Time-Series Forecasting, Knowledge Distillation, and Refinement within a Multimodal PDE Foundation Model
Derek Jollie, Jingmin Sun, Zecheng Zhang, Hayden Schaeffer
TL;DR
The paper tackles generalization gaps in time-series forecasting of spatiotemporal PDEs by leveraging an additional equation modality in a PDE foundation model. It replaces manual PROSE symbolic encoding with a SymPy-based standardization (SymPy tree) to automatically produce consistent token sequences, enabling more robust zero-shot extrapolation to new operators. A Bayesian Sequential Monte Carlo (SMC) particle-filter module is introduced to refine learned PDE coefficients, improving equation accuracy and long-term stability. Experiments across five symbolic-encoding settings demonstrate that the SymPy-based encoding yields superior robustness to term reordering and noise, while particle-filter refinement further reduces time-series errors, pointing to a scalable, automated approach for multimodal PDE-based forecasting.
Abstract
Symbolic encoding has been used in multi-operator learning as a way to embed additional information for distinct time-series data. For spatiotemporal systems described by time-dependent partial differential equations, the equation itself provides an additional modality to identify the system. The utilization of symbolic expressions along side time-series samples allows for the development of multimodal predictive neural networks.

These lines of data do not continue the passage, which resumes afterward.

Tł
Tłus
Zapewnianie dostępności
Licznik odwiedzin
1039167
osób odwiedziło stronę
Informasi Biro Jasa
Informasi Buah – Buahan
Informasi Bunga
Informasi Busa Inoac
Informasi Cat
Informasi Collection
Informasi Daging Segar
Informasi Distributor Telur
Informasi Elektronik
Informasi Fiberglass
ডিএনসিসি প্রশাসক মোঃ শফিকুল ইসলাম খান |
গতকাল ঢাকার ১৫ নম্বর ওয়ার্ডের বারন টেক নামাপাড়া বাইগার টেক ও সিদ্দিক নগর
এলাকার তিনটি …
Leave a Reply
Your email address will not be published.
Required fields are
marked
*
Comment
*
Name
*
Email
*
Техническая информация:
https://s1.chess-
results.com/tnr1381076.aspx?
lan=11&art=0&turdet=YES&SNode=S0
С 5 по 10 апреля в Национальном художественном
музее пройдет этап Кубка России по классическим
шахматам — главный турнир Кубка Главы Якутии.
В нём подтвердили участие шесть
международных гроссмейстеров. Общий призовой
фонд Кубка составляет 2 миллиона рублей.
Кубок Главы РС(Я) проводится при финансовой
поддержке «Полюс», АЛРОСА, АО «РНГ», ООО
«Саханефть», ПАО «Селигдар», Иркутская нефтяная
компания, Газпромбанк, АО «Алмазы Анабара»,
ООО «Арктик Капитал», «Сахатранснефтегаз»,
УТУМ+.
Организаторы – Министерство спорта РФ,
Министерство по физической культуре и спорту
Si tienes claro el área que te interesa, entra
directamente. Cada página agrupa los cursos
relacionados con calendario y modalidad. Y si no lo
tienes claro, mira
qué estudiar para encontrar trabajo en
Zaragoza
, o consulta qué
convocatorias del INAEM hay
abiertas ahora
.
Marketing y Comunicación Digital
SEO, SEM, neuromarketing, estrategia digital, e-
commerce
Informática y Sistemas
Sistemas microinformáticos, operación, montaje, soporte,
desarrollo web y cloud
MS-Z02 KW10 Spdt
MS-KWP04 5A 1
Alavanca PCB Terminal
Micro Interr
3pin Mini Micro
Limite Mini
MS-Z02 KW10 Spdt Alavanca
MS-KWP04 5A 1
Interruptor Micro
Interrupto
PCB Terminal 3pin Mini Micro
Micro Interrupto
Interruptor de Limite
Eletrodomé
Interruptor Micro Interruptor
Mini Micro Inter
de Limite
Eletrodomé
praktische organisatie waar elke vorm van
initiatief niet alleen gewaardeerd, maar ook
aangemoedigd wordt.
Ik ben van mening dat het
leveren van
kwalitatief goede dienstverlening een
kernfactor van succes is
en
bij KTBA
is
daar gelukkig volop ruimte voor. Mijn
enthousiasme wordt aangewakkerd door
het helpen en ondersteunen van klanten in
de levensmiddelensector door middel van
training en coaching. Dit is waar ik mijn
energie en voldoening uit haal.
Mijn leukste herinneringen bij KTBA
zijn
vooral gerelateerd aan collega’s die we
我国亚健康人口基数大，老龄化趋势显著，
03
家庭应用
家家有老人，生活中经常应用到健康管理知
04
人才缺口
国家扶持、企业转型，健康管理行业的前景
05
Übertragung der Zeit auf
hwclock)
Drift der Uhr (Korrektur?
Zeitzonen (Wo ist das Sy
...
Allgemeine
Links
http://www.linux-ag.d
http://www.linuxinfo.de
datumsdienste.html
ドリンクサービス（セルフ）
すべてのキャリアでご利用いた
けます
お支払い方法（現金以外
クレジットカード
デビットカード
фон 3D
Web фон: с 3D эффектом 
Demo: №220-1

A key challenge with current approaches is that the symbolic information, i.e. the equations, must be manually preprocessed (simplified, rearranged, etc.) to match and relate to the existing token library, which increases costs and reduces flexibility, especially when dealing with new differential equations. We propose a new token library based on SymPy to encode differential equations as an additional modality for time-series models. The proposed approach incurs minimal cost, is automated, and maintains high prediction accuracy for forecasting tasks. Additionally, we include a Bayesian filtering module that connects the different modalities to refine the learned equation. This improves the accuracy of the learned symbolic representation and the predicted time-series.